── PASSAGE PROVIDED

Anyone who has ever tried to read Derrida or other cultural theory, and come away baffled, or even a bit disgusted, should read Brian Boyd’s article “Getting it All Wrong.” It’s a fabulous and bitter attack on modern literature departments’ love affair with deconstruction and cultural critique, to the absolute exclusion of alternative means of reading and analysis. Like, say, the appreciation of beauty, or considering the validity of ideas. Or recognizing that evolution and biological similarities might have something to do with the way our brains work, and with the way our ideas circulate.
A key, and valuable point: Modern “Theory” deconstructs the idea that universal knowledge is possible. “Knowledge” is an artifact of its cultural orgin, this school argues. Boyd notes that this is a misunderstanding of how humans learn. Yes, this may be a useful critique of universalistic Eurocentric philosophy. It’s a devastating rejoinder to medieval scholastic theology. But it parochially ignores the lessons of hundreds of years of actual human thought and activity.
In fact, the progress made in sciences shows a pattern of human learning that is not based on scholastic deductive logic or universal “truths,” but on long series of inductive, error-prone set of evolving theories (small “t”) that progressively add to our tentative store of knowledge about the world. We have medicine that is not culturally constructed (yes, tests have been culturally and gender-biased, but that’s a critique of the test, not of the medicine’s viability). We know increasingly more about the basic fabric of the universe, having come from the harmony of the spheres to an expanding universe and fundamental particles. And so on.
To ignore the universal experience of a *sense* of beauty, no matter if the content of that beauty changes from place to place, is just insane. Theory is blind, but there will always be readers who can see.

────

• YOUR TASK: Write out the passage on Boyd's critique of literary theory word for word, between "In fact, the" and "who can see.", inclusive.

── MATERIAL SHOWN

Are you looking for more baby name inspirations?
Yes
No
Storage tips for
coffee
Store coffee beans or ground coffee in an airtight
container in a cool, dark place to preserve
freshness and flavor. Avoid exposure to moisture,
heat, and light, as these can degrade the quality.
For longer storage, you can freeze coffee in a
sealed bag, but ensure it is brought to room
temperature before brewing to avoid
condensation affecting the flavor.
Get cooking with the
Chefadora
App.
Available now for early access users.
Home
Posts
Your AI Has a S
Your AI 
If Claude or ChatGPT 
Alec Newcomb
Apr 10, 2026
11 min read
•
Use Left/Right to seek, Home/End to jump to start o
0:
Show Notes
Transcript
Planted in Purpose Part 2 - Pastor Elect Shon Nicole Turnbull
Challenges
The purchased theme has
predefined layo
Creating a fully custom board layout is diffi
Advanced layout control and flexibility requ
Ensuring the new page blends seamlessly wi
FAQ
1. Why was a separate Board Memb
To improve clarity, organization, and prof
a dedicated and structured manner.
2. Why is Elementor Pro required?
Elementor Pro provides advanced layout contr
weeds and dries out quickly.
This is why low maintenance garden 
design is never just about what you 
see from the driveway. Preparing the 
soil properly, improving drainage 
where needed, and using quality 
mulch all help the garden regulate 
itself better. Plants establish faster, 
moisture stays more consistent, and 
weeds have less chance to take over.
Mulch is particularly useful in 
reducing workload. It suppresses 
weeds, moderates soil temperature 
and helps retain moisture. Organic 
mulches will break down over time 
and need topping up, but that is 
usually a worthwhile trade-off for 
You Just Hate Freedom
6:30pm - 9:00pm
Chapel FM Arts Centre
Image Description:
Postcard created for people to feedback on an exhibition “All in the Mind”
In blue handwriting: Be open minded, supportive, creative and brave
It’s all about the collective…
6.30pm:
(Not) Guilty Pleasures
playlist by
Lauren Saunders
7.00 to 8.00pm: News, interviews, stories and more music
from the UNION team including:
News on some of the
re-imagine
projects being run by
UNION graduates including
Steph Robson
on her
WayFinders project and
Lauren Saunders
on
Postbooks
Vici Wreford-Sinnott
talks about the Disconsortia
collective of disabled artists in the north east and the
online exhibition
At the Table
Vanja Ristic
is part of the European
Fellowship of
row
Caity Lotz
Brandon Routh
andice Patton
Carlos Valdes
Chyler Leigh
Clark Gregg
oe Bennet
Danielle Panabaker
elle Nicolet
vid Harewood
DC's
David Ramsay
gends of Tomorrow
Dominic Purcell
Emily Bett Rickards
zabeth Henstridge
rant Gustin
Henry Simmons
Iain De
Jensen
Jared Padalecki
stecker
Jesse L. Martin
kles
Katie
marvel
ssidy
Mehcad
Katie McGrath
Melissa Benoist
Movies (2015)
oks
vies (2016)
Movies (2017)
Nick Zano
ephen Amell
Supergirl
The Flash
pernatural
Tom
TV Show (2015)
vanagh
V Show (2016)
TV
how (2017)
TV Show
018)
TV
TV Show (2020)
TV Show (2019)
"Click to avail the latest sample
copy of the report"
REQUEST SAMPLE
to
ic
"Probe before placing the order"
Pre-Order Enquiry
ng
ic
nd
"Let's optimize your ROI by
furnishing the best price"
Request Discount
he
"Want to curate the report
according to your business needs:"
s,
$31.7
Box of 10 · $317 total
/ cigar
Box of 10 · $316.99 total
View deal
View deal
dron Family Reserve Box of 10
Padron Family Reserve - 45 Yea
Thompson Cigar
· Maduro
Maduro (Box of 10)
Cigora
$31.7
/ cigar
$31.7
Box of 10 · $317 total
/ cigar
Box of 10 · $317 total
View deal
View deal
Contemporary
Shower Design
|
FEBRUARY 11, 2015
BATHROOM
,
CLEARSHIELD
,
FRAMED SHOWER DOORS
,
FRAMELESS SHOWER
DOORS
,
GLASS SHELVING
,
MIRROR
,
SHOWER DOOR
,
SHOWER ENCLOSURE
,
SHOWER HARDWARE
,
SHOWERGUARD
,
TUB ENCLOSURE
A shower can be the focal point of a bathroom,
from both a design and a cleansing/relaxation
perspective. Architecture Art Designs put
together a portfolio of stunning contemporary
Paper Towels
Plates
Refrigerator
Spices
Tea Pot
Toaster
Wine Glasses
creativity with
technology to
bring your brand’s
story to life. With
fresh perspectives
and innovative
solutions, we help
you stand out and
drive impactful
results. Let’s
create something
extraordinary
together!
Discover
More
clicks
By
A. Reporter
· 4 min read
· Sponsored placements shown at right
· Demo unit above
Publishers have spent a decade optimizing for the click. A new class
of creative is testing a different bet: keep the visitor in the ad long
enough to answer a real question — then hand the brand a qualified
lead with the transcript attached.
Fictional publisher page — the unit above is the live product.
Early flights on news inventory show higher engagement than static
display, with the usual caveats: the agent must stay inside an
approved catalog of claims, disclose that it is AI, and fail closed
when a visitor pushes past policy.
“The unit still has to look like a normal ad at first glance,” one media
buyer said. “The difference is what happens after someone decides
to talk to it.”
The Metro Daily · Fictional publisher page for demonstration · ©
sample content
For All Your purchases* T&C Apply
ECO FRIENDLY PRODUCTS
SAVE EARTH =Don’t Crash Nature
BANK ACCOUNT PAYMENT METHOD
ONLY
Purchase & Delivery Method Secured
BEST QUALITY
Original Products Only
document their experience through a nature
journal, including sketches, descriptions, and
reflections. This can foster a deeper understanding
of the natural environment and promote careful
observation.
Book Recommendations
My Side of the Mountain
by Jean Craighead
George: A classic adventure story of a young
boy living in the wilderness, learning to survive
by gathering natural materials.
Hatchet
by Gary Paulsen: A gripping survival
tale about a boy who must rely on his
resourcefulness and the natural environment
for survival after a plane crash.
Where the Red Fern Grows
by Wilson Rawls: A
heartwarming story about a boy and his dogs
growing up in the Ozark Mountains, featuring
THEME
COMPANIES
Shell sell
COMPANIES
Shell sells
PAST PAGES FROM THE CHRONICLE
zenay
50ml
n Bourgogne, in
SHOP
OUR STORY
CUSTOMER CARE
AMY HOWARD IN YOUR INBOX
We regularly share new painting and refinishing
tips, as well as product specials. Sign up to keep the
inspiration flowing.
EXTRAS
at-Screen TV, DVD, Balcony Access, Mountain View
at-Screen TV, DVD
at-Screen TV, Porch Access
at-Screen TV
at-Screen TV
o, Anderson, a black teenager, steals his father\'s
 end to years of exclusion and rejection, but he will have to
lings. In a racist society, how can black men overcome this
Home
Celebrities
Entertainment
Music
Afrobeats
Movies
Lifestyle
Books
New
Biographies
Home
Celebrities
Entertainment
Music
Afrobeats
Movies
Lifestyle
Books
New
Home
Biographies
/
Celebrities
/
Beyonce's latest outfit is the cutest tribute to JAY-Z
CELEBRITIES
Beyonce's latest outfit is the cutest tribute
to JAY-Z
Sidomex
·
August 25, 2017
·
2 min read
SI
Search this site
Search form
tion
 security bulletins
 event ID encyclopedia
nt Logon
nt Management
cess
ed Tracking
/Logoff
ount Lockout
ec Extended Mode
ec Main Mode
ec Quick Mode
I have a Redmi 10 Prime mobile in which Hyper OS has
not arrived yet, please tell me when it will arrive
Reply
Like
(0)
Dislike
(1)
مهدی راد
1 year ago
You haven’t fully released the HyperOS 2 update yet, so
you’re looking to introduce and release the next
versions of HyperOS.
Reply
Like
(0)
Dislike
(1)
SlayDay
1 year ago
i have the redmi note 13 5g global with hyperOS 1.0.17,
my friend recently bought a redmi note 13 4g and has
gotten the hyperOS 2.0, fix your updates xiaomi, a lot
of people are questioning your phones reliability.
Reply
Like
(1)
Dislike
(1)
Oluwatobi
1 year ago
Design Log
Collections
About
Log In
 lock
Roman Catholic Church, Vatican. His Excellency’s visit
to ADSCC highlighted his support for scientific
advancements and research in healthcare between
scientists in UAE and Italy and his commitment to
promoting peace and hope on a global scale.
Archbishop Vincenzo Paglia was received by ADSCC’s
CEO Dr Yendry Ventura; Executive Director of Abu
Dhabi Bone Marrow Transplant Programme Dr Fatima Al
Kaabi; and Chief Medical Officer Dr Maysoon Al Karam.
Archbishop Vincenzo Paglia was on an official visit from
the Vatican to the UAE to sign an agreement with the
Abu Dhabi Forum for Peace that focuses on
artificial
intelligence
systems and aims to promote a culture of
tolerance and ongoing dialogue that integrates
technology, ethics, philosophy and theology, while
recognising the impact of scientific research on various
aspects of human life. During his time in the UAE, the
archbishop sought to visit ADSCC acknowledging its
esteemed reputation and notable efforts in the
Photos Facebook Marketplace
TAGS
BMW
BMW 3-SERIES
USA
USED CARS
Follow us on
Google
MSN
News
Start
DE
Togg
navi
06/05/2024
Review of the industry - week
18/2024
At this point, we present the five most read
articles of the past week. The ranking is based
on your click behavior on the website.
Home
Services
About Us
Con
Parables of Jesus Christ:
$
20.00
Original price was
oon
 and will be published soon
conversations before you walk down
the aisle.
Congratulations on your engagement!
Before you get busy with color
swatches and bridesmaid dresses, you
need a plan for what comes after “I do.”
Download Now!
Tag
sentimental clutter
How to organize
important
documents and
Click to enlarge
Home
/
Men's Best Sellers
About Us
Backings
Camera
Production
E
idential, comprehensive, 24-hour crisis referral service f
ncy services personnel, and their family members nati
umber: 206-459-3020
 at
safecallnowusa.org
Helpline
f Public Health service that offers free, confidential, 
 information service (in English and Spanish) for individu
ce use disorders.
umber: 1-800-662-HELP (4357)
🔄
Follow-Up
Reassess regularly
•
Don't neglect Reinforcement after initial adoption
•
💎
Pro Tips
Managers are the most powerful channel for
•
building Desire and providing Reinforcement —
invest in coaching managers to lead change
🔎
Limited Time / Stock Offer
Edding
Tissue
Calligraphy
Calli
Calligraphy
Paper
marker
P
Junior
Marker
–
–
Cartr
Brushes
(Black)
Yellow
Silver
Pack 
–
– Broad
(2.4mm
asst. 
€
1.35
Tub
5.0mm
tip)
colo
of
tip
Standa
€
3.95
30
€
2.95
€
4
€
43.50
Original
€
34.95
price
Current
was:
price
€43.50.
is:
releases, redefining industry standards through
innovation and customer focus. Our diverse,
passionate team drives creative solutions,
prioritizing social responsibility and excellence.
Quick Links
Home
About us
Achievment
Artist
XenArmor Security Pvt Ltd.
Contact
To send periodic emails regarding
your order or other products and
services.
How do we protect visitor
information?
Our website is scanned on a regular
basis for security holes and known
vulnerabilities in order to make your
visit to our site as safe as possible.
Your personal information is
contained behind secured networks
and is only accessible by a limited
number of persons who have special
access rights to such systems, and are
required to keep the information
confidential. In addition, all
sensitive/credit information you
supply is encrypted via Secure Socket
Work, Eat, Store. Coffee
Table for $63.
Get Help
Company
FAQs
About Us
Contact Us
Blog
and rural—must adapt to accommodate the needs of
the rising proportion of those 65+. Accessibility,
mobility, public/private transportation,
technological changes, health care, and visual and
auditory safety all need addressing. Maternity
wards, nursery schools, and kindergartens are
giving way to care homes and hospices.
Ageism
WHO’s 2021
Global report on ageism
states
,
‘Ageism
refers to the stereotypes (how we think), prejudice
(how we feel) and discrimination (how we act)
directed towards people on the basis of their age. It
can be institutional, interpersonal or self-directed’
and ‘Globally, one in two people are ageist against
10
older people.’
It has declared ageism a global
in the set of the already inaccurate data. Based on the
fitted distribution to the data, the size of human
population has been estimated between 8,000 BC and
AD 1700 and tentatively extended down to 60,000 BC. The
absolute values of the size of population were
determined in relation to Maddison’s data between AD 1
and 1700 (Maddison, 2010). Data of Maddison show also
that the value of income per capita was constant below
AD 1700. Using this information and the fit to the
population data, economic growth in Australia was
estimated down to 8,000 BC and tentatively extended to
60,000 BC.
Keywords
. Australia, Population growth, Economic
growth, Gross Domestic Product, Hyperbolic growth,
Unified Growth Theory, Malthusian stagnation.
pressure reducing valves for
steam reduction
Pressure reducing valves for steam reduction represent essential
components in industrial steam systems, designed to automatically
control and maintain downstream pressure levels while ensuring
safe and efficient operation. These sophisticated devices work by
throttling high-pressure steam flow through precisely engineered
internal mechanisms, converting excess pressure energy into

────

• REPLY TO THE EXERCISE:
In fact, the progress made in sciences shows a pattern of human learning that is not based on scholastic deductive logic or universal “truths,” but on long series of inductive, error-prone set of evolving theories (small “t”) that progressively add to our tentative store of knowledge about the world. We have medicine that is not culturally constructed (yes, tests have been culturally and gender-biased, but that’s a critique of the test, not of the medicine’s viability). We know increasingly more about the basic fabric of the universe, having come from the harmony of the spheres to an expanding universe and fundamental particles. And so on.
To ignore the universal experience of a *sense* of beauty, no matter if the content of that beauty changes from place to place, is just insane. Theory is blind, but there will always be readers who can see.